How To Surf Small Waves

A few little adjustments will see you having fun in the micro surf.

People taking pictures of surfers.

It was Mark Richards who once said that the secret to riding small waves is all in your head. While things like the right equipment and the correct accessories do help, if you have the right mental approach then you’re already almost home.

Mentally, you need to condition yourself before a micro surf session, by telling yourself:

  1. You are going out there with one thing in mind and that is to go as fast as you can.
  2. You’re going to have fun.

Speed Is the Key

Small waves generally don’t give you much speed because there is less energy available. To get speed on a small wave you need to paddle as hard as you possibly can, take off sideways to avoid losing speed off the bottom and start pumping as hard as you can from the get-go. If you get speed from the take-off your wave is set. If you have speed you can do turns.
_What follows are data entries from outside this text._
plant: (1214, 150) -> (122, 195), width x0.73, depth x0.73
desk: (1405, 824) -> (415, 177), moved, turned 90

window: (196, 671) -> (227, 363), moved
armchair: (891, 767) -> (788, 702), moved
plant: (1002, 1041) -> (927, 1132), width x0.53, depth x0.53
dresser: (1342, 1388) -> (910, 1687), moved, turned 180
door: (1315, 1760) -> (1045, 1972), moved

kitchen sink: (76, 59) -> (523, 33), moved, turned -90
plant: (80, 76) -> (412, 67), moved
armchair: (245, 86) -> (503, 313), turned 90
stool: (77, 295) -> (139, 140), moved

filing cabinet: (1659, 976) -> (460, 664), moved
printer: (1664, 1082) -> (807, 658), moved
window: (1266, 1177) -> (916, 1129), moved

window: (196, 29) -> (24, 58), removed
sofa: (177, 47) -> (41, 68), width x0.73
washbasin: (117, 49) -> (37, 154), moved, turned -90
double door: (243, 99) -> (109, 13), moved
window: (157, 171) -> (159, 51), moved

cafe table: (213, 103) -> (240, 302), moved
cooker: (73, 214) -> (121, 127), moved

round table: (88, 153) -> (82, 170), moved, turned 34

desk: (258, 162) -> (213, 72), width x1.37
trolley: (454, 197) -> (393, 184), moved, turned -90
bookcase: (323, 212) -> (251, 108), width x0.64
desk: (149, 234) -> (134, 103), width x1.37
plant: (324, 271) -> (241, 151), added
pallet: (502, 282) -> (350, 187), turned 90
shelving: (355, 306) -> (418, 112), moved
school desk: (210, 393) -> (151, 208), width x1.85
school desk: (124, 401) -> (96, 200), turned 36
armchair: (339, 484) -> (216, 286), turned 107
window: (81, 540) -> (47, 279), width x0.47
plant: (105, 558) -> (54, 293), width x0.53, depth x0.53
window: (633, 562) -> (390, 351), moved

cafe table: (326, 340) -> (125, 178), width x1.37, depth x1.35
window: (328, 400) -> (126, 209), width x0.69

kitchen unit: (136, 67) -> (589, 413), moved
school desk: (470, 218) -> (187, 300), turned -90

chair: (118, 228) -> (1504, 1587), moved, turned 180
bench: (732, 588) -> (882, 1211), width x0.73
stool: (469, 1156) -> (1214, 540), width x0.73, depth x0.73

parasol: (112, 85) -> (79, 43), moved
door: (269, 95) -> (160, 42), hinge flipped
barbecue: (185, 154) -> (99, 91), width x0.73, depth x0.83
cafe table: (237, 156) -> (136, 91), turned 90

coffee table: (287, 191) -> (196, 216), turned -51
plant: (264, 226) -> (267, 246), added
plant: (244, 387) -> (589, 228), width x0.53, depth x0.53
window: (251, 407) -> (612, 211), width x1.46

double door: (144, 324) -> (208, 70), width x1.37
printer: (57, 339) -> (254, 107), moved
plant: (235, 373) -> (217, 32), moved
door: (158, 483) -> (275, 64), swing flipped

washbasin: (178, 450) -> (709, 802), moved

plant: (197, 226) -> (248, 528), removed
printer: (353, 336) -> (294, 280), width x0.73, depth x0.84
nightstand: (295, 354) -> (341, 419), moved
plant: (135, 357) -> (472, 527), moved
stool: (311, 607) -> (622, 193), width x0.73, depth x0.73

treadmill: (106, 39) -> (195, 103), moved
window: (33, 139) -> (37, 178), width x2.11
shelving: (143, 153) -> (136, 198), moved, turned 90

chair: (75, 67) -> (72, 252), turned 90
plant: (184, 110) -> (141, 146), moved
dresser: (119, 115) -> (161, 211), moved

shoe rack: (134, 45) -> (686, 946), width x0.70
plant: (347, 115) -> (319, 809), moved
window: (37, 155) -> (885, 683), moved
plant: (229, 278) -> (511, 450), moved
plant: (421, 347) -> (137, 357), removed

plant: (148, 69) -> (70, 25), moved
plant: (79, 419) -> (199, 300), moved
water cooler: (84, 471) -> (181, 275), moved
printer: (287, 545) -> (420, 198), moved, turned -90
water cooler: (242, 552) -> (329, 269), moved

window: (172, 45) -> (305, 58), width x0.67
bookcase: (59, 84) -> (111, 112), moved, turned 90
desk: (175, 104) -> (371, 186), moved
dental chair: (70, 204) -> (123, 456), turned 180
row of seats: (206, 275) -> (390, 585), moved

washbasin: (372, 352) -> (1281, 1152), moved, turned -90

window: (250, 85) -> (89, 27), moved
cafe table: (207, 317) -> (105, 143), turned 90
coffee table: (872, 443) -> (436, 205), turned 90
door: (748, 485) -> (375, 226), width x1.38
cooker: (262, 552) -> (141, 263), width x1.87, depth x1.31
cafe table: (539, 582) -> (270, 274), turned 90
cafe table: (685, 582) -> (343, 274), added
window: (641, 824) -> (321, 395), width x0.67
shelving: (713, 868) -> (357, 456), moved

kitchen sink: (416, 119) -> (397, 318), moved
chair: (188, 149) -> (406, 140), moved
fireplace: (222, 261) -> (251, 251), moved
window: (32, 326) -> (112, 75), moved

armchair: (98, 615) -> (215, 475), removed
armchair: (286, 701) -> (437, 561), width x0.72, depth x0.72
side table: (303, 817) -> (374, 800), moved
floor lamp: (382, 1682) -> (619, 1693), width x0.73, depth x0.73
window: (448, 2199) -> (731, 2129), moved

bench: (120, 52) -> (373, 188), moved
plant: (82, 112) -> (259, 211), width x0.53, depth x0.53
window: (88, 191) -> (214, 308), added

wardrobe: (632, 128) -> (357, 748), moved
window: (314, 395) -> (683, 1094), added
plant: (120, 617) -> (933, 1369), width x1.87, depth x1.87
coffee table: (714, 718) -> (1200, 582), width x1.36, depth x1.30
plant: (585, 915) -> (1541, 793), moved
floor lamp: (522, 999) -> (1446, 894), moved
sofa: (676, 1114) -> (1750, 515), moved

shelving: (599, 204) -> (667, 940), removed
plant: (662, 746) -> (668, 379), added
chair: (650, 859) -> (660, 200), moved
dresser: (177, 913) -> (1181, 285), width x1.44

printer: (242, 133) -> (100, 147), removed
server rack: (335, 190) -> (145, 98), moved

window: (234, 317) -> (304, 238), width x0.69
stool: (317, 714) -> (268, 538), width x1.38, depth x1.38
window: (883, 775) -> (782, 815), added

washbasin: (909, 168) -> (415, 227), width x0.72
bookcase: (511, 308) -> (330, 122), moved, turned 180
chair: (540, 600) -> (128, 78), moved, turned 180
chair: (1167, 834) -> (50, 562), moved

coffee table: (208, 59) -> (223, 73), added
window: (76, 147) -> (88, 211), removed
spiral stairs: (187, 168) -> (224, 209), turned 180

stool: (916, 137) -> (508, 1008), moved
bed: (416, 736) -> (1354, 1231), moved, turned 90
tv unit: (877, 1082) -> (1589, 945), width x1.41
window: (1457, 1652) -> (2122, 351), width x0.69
Even if it is a close-out turn, one floater, a possible air or even a roundhouse cutback (very impressive on a small wave) you should be able to do a turn and throw some spray.

Equipment wise it is the old theory that more board is more functional in smaller surf. So you need more volume. A small-wave board needs to be wider and thicker, with plenty of foam under the chest and a nice chunky tail for getting over flat and dead sections. A wide nose will also help with paddling and catching and should help you generate that speed we spoke about in the beginning. A small wave board should be super-light as well so that you can keep moving rail-to-rail and keep the momentum up even when the wave is weak. There are many boards out there that are particularly made for tiny grovel surf. Channel Islands has a bunch of stock boards made for groveling, and the Firewire range also has some particular boards, like the Dominator and the Potato that are made specifically for tiny waves. Your local shaper will know exactly what to do if your request is to ‘get going in small waves.’

Deeper concaves under the tail will also help you to keep the board on the rail, and thus generating speed as you turn. If the waves are weak, then a four-fin set-up could also help to generate speed when there is none.

Tips for Serious Surfers

If you’re a serious surfer and really want to up your small-wave game, then there are a few other things that you could do. Firstly, you could remove your leash. A leash of any size creates drag, and you will feel the difference surfing without one. Mentally as well, it will make you feel unhindered (unleashed in fact).

If you’re going to surf for a quick small wave session, wear a thinner wet-suit or a short-armed suit. You’ll be a bit lighter and you will paddle that much faster. You can even venture out in board shorts, for a quick twenty-minute surf; you'll be loose and find yourself paddling faster just to keep warm.

Some people believe that polishing their boards will increase their speed. There is a new company called Nanotunes that sells what they call a ’DIY Board Tuning Kit’a basic polishing kit that, as the advert says, ‘creates a super slick hydrophobic (water repellent) coating which cures to your board to dramatically increase the performance of your board.’ 

Choose the Right Board

However, if you’re just in the water to cruise and have fun and get away from the stress of life, then change up your board, and take the longest, fattest board you have. That way you’ll catch all the waves. You won’t be able to turn on them, but you’ll still have fun.

Find the Steepest Part of a Wave

Finally, one of the tricks to surfing small waves is to find the fast sections of the waves. This comes with experience. Look for the steepest part of the wave, even if it is onshore, and utilize that part of the wave as much as you can. A good section on a small wave will give you that little bit of speed that you need to get going.